» **Source document**:
------------------------

# Feeding supplement for a bloated/gassy horse



## LucyH1994 (17 June 2013)

My mare always gets bloated in the summer months becomes very uncomfortable and has a very gassy, blown up looking stomach.

She doesn't enjoy her ridden work during the summer and I really need some advice on a possible feeding supplement for her?

Has anyone tried protexin gut balancer?


----------



## be positive (17 June 2013)

Protexin seems to be very good, I used the syringe for more immediate benefit then went on to the gut balancer with one of mine that had issues following a stressful time and a lot of drugs in his system, it certainly helped him pick up, although totally unrelated to your problems.


----------



## LucyH1994 (17 June 2013)

Glad your horse picked up on the gut balancer. Thanks for your advice I'm going to give it ago.


----------



## Puppy (17 June 2013)

I feed my boy mint, for this reason.


----------



## autumn7 (18 June 2013)

How about this? http://stablelabel.co.uk/
or fennel seeds http://www.totally-tack.co.uk/acatalog/global_herbs_fennel.html?gclid=CO2io4C57bcCFSXItAodhDwAMg


----------



## Slinkyunicorn (18 June 2013)

You need something that is going to help he hind gut function as well as the others mentioned there is Lifeforce which is great for addressing hind gut function and maintaining the best gut function educing gas etc as the horse maximises the feed it is given and digests it effectively. It also ensures that the bacterial balance in the gut is maintained.

http://www.rutlandhorseextras.co.uk/


----------



## LucyH1994 (18 June 2013)

Thanks for the advice, the gas ease looks a good supplement as well. 

It's all a bit trial and error at the moment, but am aware the gut function is probably what is causing her to bloat.

She is on restricted grazing all through summer and spring and its becoming a pain!


----------



## SCMSL (19 June 2013)

The best thing for a gassy horse is activated charcoal. Super cheap and it basically binds to all the bad stuff in the intestine. Usually a few days are enough to see a real difference.


----------



## zoon (19 June 2013)

I tried happy tummy charcoal, fennel and yea sacc for my bloated one (all individually and all together at one point!)  used them for about 6 months and found very little difference. He is no longer bloated - only thing that helps is a big, pretty bare field. There is enough for him to nibble at all day, but it is kept eaten down so no rich grass and I give him access to whole field or track system so he is kept moving as that helps too.


----------

------------------------

(Dataset entries)
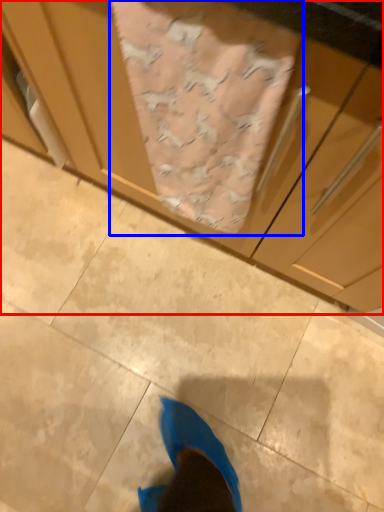
Question: Which point is further to the camera, cabinetry (highlighted by a red box) or blanket (highlighted by a blue box)?

Choices:
 (A) cabinetry
 (B) blanket

Answer: (B)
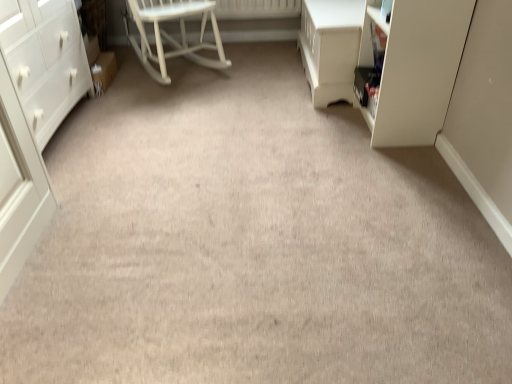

------------------------

From the forum thread on a bloated horse, set down the stretch from "My mare always" through "supplement for her?" word for word. The records bear no relation to the forum thread.

» **Task result**:
My mare always gets bloated in the summer months becomes very uncomfortable and has a very gassy, blown up looking stomach.

She doesn't enjoy her ridden work during the summer and I really need some advice on a possible feeding supplement for her?